Este pico momentâneo não foi fruto de uma nova dinâmica de mercado, mas sim da expectativa gerada por um frágil acordo provisório entre Estados Unidos e Irã para reabrir o Estreito de Ormuz. O fracasso do pacto no início de julho e a subsequente intensificação dos ataques na região já provocam uma desaceleração brusca nos embarques, expondo como a geopolítica, e não apenas a economia, dita o ritmo do fornecimento de energia.
A geopolítica dita o preço
A reação do mercado foi um livro-texto sobre causa e consequência. A simples notícia de um acordo, mesmo que temporário, foi suficiente para derrubar os preços do petróleo, à medida que os temores sobre a oferta diminuíam. O aumento nas exportações foi a materialização dessa aposta na estabilidade. A reversão, no entanto, foi igualmente veloz. Com o colapso das negociações, o tráfego pelo estreito despencou, chegando a apenas três navios-tanque em um único dia recente — o menor volume desde maio, segundo dados de transporte marítimo.
A consequência é direta: a redução na atividade de transporte forçará os países produtores a diminuírem a produção, como aponta o analista Johannes Rauball, da Kpler. O efeito cascata pressiona novamente a oferta global, realimentando a incerteza que o breve acordo tentou mitigar. O vaivém demonstra que não há fundamentos sólidos capazes de sustentar o mercado enquanto a ameaça de conflito for iminente.
Um teto de vidro
É crucial colocar os números em perspectiva. Mesmo no pico de otimismo de julho, as exportações permaneceram 32% abaixo do volume pré-guerra de fevereiro, que era de 17,6 milhões de barris por dia. A "recuperação", portanto, foi apenas parcial e sobre uma base já deprimida. A capacidade ociosa forçada pelo conflito representa um gargalo estrutural para a economia global, mantendo os preços sob constante pressão.
Para economias como a do Brasil, que é um player relevante na produção mas está exposta à volatilidade dos preços internacionais, a instabilidade no Golfo Pérsico é um lembrete constante da fragilidade das cadeias de suprimentos de energia.

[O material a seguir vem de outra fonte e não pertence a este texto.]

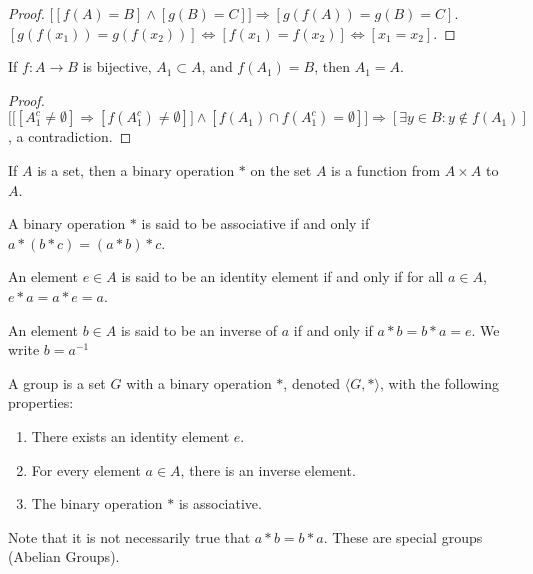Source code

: \documentclass[crop=false,class=book,oneside]{standalone}
\begin{document}
        \begin{proof}
        $\big[[f(A) = B]\land [g(B) = C]\big]\Rightarrow [g(f(A)) = g(B) = C]$. $[g(f(x_1))=g(f(x_2))]\Leftrightarrow [f(x_1)=f(x_2)]\Leftrightarrow [x_1=x_2]$.
        \end{proof}
        \begin{theorem}
        If $f:A\rightarrow B$ is bijective, $A_1\subset A$, and $f(A_1) = B$, then $A_1=A$.
        \end{theorem}
        \begin{proof}
        $\Big[\big[[A_1^c \ne \emptyset]\Rightarrow [f(A_1^c) \ne \emptyset]\big]\land[f(A_1)\cap f(A_1^c) = \emptyset]\Big]\Rightarrow [\exists y\in B:y\notin f(A_1)]$, a contradiction.
        \end{proof}
        \begin{definition}
        If $A$ is a set, then a binary operation $*$ on the set $A$ is a function from $A\times A$ to $A$.
        \end{definition}
        \begin{definition}
        A binary operation $*$ is said to be associative if and only if $a*(b*c) = (a*b)*c$.
        \end{definition}
        \begin{definition}
        An element $e\in A$ is said to be an identity element if and only if for all $a\in A$, $e*a = a*e = a$.
        \end{definition}
        \begin{definition}
        An element $b\in A$ is said to be an inverse of $a$ if and only if $a*b=b*a = e$. We write $b=a^{-1}$
        \end{definition}
        \begin{definition}[Group]
        A group is a set $G$ with a binary operation $*$, denoted $\langle G,* \rangle$, with the following properties: 
        \begin{enumerate}
        \item There exists an identity element $e$.
        \item For every element $a\in A$, there is an inverse element.
        \item The binary operation $*$ is associative.
        \end{enumerate}
        \end{definition}
        \begin{remark}
        Note that it is not necessarily true that $a*b = b*a$. These are special groups (Abelian Groups).
        \end{remark}
\end{document}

A crise no Oriente Médio não é um evento distante; suas ondas de choque são sentidas diretamente na formação de preços de combustíveis e na balança comercial.
A gangorra de julho ilustra que qualquer análise sobre o futuro do petróleo que não coloque a geopolítica no centro da equação é incompleta. O destino da oferta global está hoje atrelado menos a projeções econômicas e mais ao imprevisível desenrolar do conflito em uma das vias navegáveis mais importantes do mundo.